* **Reading passage**:
[start]

Thursday, April 08, 2010

_Consider Phlebas_ by Iain Banks


I've been trying to get hold of some Iain Banks "Culture" books for a while. This is the first one I was able to get from the library. I'd read one other book of his, The Algebraist, a year and a half ago.

I enjoyed this book, but it was quite different than I expected. It was less about the Culture and more about a fellow who hates it. And it was a fairly straightforward adventure romp. It had a great action opening and the action rarely let up after that.

Before I go into a list of problems I found with the novel, I should say that I still recommend it. In a way it feels like a noir Star Wars: it manages to put a highly adventurous protagonist into a flamboyant galaxy of robots and weird worlds, but instead of the adventurer striding into the crux of the galaxies problems and solving them, he's a tiny part of the big picture and he does not manage to win significance for himself. Banks has said he was writing in reaction to a lone protagonist cliche in science fiction.

Now, problems...to start with, I thought the title was quite useless. It's apparently taken from a line in T. S. Eliot's The Wasteland. I felt misled. Given what I knew about the Culture, which I understood to be a highly principled and advanced society, and the philosophical sound of the title, I expected a gentle philosophical novel, whereas this was a fast-moving action movie.

[end]

Extracted data entries:
[start]

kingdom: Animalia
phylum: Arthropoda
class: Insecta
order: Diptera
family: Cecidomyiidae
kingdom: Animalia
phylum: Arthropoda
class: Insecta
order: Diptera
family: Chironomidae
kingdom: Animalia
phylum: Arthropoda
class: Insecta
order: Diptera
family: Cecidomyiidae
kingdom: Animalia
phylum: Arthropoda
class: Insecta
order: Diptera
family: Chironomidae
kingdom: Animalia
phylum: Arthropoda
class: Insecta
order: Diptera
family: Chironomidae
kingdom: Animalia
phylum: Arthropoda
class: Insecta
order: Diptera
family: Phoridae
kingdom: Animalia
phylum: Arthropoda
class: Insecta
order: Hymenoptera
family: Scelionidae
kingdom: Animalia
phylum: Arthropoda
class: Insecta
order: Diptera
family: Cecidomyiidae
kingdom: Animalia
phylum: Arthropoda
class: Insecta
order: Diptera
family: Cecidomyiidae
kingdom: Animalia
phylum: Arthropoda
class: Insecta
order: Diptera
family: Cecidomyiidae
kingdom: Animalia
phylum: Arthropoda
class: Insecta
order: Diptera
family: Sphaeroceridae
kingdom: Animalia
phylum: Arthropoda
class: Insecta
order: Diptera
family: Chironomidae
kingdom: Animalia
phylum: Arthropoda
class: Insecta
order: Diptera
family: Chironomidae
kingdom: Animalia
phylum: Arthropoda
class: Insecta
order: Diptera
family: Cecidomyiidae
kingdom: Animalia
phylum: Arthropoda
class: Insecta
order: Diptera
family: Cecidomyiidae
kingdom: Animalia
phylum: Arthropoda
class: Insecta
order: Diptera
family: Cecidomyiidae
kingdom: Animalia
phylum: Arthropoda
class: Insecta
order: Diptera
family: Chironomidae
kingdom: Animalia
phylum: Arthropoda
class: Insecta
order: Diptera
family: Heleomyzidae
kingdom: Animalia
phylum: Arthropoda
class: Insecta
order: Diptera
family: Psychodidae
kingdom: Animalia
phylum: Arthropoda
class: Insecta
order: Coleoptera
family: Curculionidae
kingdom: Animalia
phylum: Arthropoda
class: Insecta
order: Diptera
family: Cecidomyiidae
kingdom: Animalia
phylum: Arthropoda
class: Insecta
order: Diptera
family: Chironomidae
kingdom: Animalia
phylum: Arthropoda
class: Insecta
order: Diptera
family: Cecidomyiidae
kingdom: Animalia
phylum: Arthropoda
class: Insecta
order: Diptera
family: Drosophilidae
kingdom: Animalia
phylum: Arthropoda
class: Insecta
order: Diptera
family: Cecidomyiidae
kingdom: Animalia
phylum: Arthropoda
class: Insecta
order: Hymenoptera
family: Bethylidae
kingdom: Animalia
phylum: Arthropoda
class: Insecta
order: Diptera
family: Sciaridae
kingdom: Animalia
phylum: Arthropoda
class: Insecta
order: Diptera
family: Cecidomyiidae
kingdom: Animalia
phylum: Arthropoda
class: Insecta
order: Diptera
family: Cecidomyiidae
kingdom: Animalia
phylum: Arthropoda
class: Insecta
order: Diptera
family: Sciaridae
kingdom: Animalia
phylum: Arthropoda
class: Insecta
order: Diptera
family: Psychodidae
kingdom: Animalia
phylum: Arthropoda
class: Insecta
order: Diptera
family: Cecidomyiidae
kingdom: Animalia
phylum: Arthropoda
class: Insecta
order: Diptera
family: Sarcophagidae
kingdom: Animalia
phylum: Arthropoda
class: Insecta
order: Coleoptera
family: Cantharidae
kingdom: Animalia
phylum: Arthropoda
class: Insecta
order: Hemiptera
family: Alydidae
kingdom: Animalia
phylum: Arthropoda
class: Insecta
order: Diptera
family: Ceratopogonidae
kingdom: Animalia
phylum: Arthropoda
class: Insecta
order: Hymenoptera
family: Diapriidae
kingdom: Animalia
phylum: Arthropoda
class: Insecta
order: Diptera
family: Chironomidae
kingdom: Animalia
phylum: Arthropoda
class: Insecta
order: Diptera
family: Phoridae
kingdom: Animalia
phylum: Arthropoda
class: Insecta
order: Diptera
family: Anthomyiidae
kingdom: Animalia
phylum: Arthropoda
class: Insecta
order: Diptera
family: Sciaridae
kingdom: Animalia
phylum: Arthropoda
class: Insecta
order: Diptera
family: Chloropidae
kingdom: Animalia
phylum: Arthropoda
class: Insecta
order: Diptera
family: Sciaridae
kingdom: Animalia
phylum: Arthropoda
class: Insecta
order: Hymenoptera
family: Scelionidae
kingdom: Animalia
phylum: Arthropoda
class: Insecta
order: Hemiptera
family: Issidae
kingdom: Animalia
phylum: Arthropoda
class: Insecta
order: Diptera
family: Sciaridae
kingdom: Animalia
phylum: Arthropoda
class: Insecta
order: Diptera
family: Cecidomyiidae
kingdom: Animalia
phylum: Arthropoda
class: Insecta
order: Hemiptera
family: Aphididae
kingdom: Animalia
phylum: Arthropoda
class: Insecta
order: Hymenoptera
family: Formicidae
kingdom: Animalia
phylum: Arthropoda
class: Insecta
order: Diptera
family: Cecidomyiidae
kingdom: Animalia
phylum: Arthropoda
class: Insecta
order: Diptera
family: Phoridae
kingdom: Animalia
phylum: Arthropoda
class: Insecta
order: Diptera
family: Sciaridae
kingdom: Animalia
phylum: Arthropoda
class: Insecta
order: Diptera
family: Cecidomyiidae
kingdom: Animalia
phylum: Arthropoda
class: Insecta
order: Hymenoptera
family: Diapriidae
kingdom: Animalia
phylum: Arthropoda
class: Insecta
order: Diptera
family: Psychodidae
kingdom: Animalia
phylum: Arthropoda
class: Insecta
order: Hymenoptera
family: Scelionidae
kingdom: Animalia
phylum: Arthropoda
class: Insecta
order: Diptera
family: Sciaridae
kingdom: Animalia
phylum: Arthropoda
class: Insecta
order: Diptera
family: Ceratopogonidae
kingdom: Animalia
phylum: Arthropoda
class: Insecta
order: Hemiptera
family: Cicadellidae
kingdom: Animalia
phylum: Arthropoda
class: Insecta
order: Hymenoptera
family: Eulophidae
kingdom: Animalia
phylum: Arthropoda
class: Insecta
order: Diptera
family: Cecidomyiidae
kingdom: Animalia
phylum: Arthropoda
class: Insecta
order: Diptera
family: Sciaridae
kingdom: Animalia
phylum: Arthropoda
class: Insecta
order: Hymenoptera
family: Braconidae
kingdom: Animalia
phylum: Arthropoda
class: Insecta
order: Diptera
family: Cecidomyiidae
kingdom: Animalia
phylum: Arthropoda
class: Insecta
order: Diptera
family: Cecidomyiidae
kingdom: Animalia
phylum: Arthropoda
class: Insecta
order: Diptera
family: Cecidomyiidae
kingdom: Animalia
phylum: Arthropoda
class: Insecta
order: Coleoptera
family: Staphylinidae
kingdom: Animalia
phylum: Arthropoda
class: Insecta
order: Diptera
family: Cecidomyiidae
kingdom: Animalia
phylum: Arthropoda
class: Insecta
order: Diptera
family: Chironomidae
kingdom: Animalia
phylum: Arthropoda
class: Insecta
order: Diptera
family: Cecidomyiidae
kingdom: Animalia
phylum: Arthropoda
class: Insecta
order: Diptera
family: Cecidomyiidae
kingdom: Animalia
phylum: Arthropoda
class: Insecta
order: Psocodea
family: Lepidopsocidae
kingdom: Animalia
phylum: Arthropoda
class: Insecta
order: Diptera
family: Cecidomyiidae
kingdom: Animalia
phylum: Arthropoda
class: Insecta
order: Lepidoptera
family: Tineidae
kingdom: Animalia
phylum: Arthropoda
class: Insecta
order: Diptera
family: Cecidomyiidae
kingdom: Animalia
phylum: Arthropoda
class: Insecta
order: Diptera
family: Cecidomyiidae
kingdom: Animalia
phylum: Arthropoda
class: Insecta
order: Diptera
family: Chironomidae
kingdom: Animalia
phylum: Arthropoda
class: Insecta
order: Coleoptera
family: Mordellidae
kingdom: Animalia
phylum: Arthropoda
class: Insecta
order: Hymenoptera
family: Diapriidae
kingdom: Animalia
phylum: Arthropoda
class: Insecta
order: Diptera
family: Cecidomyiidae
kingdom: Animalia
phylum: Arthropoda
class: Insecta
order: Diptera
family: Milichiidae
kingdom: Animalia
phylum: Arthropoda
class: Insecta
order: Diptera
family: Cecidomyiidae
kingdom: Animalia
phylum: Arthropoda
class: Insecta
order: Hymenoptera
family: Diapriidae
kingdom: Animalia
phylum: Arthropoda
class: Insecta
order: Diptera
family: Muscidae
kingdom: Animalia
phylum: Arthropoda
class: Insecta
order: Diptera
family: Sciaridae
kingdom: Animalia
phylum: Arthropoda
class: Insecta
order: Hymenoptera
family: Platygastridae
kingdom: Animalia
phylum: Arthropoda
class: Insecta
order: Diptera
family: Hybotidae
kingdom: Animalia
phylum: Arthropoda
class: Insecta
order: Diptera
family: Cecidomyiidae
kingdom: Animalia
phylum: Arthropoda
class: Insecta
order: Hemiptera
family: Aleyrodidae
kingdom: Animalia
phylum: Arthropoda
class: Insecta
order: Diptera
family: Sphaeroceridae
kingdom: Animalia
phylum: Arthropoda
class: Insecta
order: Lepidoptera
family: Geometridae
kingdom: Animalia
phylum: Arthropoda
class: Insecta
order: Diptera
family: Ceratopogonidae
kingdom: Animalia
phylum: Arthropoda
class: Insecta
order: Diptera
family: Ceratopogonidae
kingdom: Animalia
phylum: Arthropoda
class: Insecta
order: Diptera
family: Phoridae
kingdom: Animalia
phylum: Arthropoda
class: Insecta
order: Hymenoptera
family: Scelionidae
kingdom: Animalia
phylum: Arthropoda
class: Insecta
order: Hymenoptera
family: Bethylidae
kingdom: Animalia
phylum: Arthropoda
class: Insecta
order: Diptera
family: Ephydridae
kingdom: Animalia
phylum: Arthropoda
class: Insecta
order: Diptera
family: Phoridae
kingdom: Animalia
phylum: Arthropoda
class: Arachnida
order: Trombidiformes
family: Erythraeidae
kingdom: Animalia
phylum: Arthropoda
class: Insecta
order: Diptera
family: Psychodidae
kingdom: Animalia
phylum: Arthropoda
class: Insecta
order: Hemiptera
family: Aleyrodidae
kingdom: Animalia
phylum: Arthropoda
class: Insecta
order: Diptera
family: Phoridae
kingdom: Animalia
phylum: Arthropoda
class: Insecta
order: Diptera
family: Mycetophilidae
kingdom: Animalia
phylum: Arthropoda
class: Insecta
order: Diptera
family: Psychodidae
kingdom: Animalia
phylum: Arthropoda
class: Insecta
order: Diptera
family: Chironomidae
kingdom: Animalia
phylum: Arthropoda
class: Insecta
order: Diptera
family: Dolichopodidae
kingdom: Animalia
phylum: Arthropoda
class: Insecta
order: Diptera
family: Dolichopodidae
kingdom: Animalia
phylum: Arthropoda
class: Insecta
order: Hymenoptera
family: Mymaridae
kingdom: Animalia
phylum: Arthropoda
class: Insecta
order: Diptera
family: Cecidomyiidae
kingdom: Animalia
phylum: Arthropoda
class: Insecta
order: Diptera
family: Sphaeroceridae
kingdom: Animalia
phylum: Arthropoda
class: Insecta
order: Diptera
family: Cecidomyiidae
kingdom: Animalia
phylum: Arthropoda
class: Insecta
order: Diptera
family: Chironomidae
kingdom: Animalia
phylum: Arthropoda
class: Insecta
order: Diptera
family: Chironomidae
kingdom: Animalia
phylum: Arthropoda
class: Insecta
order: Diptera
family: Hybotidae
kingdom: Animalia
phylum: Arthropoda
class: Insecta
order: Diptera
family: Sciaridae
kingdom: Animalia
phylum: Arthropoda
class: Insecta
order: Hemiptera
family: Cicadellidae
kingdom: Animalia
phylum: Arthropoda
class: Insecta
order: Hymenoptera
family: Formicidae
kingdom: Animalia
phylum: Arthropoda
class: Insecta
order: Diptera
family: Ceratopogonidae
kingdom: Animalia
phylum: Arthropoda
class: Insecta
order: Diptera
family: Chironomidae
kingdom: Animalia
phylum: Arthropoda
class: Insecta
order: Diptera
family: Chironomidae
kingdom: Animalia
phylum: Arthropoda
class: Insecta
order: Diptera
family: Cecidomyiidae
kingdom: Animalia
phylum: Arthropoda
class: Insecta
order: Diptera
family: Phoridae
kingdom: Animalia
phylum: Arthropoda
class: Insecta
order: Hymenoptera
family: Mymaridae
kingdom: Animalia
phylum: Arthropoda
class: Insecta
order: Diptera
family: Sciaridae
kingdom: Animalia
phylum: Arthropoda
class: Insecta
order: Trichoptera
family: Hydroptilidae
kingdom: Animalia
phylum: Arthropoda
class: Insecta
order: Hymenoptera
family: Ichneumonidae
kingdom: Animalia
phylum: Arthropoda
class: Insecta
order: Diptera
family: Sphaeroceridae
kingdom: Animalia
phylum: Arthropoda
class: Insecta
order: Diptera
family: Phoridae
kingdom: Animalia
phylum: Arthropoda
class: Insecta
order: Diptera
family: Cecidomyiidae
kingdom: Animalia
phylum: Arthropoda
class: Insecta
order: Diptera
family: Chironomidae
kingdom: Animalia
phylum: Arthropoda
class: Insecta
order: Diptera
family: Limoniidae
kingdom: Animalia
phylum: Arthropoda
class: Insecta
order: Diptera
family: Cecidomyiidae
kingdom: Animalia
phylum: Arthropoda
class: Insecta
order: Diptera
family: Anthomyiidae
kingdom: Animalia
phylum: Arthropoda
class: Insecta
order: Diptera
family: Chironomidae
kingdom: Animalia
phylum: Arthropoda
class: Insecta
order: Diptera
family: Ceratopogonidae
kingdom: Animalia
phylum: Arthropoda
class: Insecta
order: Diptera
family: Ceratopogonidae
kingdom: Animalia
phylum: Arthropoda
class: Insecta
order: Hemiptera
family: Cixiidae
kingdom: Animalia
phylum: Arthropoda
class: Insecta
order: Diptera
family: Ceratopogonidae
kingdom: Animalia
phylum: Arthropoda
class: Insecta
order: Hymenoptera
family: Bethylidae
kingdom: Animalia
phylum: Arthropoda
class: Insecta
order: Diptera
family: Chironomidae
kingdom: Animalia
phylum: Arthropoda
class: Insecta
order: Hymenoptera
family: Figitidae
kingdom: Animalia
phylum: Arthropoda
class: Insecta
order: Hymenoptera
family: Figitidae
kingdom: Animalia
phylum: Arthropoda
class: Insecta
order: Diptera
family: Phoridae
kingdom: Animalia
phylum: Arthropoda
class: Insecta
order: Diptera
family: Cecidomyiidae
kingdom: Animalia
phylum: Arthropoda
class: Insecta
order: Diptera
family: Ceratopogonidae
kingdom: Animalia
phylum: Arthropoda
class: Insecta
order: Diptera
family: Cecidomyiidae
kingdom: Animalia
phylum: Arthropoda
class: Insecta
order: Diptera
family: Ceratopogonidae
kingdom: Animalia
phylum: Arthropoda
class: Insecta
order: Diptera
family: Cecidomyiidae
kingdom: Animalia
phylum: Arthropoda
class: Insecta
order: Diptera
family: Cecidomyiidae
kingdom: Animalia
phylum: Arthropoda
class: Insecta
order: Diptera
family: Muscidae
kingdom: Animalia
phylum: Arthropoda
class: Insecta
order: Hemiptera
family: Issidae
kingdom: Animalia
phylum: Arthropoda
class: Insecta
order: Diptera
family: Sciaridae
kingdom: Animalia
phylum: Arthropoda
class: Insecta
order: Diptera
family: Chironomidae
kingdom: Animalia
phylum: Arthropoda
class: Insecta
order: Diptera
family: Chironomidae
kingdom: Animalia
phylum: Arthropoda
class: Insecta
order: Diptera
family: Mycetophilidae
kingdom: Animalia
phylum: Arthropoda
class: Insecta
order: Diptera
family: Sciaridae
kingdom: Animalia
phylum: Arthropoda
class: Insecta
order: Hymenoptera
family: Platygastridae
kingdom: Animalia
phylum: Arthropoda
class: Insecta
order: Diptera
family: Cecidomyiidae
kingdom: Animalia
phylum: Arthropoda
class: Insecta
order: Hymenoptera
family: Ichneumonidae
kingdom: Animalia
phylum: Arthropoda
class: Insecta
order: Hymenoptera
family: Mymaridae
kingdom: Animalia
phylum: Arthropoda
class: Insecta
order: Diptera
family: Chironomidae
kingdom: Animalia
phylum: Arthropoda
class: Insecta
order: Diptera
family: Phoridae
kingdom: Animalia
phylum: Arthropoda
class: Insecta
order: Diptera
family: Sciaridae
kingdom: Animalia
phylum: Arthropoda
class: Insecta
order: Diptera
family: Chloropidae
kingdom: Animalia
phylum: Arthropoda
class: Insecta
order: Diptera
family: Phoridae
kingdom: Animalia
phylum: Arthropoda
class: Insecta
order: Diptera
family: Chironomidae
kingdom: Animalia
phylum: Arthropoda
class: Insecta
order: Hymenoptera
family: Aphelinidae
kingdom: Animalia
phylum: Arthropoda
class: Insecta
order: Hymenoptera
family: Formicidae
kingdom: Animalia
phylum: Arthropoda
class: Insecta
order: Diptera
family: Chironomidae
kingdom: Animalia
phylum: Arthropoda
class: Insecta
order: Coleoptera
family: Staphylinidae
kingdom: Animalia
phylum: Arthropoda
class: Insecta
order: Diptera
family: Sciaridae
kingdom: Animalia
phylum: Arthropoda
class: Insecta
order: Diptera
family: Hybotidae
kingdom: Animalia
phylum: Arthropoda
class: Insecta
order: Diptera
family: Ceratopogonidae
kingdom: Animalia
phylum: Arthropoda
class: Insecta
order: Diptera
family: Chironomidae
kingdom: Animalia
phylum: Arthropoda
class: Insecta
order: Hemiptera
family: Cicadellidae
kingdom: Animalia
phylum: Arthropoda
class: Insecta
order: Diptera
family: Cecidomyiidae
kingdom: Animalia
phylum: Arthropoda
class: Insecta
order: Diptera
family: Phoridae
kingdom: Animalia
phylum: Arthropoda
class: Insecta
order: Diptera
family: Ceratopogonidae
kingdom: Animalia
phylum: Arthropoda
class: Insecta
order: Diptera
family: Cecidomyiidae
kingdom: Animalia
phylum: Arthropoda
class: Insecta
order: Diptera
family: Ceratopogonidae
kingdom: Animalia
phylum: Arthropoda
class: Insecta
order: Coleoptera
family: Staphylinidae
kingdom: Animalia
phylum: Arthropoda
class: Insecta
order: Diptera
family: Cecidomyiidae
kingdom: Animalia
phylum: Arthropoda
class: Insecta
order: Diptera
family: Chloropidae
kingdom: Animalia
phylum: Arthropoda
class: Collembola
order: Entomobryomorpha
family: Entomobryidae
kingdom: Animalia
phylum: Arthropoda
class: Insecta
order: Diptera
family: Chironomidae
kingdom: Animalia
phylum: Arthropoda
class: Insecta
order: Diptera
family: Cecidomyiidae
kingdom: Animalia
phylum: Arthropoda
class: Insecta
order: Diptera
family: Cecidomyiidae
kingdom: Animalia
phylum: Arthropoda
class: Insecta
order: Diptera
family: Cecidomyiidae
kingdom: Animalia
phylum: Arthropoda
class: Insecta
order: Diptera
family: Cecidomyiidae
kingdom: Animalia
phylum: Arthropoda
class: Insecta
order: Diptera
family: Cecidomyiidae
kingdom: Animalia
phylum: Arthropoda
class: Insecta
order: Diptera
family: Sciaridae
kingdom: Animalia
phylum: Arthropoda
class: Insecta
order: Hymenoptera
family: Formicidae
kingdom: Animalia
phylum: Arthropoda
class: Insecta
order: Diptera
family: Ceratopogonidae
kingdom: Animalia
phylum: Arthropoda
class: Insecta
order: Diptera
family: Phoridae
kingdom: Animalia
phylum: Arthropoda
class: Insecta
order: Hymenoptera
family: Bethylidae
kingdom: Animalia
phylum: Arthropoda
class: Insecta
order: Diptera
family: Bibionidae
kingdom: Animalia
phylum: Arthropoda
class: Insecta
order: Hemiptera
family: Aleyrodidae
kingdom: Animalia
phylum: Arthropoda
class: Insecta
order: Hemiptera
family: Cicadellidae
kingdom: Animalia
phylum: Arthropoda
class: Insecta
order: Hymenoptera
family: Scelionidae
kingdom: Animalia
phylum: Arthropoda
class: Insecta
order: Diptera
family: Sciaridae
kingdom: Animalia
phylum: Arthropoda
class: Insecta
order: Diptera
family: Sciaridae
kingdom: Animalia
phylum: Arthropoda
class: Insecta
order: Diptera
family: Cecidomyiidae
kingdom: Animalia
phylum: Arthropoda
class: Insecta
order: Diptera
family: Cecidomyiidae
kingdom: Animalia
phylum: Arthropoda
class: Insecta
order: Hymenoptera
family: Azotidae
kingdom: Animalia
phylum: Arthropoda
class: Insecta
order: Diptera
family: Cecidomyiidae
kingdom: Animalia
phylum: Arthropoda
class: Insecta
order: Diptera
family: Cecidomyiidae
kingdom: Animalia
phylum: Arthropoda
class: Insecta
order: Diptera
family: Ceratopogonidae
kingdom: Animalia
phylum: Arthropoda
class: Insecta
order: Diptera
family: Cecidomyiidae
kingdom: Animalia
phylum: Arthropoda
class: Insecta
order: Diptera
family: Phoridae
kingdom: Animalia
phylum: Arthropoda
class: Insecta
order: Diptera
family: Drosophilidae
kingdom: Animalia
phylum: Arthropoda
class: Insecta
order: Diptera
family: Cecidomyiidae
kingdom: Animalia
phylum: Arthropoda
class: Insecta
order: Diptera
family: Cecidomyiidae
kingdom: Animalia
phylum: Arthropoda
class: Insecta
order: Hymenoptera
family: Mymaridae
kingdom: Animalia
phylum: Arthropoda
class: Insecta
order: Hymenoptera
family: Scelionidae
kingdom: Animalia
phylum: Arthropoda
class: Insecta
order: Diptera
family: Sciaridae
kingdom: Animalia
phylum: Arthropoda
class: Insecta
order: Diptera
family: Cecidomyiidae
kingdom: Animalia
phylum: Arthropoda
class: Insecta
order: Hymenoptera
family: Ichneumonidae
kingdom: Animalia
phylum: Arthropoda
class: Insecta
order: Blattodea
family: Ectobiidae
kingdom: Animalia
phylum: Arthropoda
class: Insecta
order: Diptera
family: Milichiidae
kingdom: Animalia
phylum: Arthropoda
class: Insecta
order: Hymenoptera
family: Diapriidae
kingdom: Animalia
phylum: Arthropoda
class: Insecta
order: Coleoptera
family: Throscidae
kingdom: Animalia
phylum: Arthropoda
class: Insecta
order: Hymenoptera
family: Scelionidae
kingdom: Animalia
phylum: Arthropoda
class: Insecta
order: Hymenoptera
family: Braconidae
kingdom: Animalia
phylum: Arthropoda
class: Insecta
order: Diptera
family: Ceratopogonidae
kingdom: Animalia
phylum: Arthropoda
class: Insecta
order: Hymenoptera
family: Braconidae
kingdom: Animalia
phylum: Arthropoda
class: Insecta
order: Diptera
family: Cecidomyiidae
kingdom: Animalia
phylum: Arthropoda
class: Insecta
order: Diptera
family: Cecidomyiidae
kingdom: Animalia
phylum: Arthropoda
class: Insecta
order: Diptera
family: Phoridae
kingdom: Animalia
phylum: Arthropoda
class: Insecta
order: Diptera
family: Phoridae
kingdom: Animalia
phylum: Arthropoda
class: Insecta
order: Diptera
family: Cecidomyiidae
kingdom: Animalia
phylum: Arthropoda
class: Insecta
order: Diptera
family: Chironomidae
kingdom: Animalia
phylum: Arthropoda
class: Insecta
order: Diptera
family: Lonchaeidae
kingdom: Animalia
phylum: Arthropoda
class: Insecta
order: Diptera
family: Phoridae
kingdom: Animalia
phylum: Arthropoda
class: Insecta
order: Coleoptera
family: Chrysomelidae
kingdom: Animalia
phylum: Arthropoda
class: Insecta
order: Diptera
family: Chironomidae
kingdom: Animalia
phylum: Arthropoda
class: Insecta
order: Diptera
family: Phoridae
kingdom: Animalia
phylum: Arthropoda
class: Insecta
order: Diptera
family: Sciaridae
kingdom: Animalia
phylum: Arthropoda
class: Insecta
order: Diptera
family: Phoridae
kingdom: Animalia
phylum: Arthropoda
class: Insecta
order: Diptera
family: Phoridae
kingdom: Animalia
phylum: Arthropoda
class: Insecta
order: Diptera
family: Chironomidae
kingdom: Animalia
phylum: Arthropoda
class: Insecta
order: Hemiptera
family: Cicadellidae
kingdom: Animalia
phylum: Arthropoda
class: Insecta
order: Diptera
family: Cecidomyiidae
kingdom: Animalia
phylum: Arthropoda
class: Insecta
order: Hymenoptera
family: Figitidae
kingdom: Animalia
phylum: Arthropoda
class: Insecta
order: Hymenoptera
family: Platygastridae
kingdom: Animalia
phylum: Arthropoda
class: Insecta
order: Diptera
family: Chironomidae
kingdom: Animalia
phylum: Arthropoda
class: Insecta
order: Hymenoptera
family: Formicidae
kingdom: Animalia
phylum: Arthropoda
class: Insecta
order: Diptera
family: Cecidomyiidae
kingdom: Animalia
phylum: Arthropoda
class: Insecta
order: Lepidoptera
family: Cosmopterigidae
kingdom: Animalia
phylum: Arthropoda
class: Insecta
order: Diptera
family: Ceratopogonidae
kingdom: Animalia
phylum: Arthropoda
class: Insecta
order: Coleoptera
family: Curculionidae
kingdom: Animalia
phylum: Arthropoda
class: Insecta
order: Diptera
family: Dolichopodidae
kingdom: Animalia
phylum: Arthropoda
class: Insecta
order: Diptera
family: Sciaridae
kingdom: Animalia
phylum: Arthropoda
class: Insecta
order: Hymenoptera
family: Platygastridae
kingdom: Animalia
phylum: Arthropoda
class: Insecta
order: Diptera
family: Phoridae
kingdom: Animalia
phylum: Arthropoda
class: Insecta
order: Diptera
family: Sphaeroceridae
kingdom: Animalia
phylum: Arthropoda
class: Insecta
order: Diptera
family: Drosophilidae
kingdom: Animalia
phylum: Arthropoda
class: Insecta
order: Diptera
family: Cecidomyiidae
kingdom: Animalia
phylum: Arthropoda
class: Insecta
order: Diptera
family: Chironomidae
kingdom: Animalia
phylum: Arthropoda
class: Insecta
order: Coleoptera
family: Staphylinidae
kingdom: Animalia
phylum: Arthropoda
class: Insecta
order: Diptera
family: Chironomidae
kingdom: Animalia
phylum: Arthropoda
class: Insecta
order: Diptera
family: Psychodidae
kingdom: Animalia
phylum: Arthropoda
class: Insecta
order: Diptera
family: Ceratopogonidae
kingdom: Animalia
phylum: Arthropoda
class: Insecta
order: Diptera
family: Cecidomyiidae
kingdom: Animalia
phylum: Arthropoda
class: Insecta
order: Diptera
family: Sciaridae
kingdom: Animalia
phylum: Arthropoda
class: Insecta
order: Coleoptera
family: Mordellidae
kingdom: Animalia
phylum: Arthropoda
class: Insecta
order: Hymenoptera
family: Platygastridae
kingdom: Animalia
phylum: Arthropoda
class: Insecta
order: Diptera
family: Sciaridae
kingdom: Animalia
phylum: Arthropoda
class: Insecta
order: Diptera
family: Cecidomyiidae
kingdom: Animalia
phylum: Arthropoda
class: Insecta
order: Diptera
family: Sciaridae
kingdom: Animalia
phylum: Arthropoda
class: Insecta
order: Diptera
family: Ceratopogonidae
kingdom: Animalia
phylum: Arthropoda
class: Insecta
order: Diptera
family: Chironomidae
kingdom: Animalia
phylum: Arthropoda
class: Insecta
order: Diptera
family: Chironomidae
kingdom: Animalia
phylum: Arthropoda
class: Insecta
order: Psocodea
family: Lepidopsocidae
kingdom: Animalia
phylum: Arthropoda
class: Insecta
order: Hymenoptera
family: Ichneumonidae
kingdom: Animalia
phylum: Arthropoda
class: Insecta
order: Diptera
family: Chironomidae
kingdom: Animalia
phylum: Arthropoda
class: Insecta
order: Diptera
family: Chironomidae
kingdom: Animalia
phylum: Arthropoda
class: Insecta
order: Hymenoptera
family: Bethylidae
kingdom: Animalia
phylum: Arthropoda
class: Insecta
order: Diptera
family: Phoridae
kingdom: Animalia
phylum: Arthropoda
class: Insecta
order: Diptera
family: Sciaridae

[end]

* **Stated exercise 1**:
Please answer these questions about the book review:
(a) Which other Iain Banks book had the writer read before this one?
(b) According to the book review, what did Banks say he was writing in reaction to?
(c) Where is the title apparently taken from?
* **Stated exercise 2**: Reproduce the book review starting at the words "Thursday, April 08, 2010" and stopping after "a half ago.", swapping "library" for "bookstore".

* **Correct response 1**:
(a) The Algebraist.
(b) A lone protagonist cliche in science fiction.
(c) A line in T. S. Eliot's The Wasteland.

* **Correct response 2**:
Thursday, April 08, 2010

_Consider Phlebas_ by Iain Banks


I've been trying to get hold of some Iain Banks "Culture" books for a while. This is the first one I was able to get from the bookstore. I'd read one other book of his, The Algebraist, a year and a half ago.